Given records Block Start
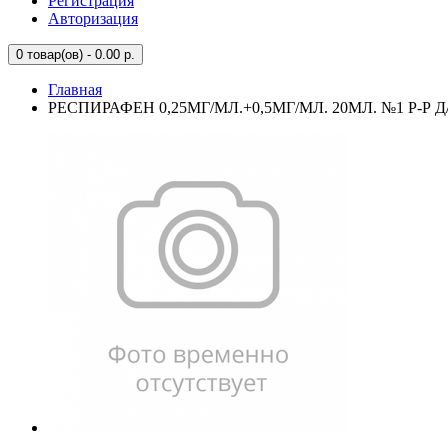
Регистрация
Авторизация
0
товар(ов) - 0.00 р.
Главная
РЕСПИРАФЕН 0,25МГ/МЛ.+0,5МГ/МЛ. 20МЛ. №1 Р-Р Д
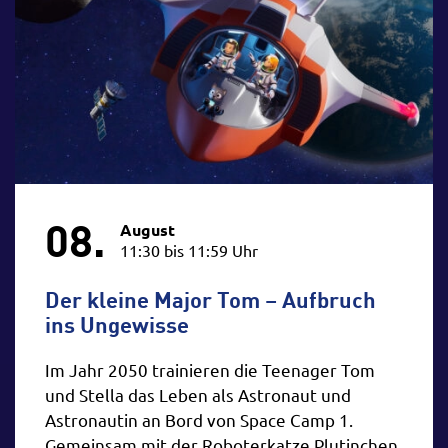
08.
August
11:30 bis 11:59 Uhr
Der kleine Major Tom – Aufbruch
ins Ungewisse
Im Jahr 2050 trainieren die Teenager Tom
und Stella das Leben als Astronaut und
Astronautin an Bord von Space Camp 1.
Gemeinsam mit der Roboterkatze Plutinchen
Given records Block End
### Brief
Output the line that contains "Авторизация" and every line after it to the end of the records, word for word, leaving out the pictures.

### Solution for this exercise
Авторизация
0
товар(ов) - 0.00 р.
Главная
РЕСПИРАФЕН 0,25МГ/МЛ.+0,5МГ/МЛ. 20МЛ. №1 Р-Р Д
08.
August
11:30 bis 11:59 Uhr
Der kleine Major Tom – Aufbruch
ins Ungewisse
Im Jahr 2050 trainieren die Teenager Tom
und Stella das Leben als Astronaut und
Astronautin an Bord von Space Camp 1.
Gemeinsam mit der Roboterkatze Plutinchen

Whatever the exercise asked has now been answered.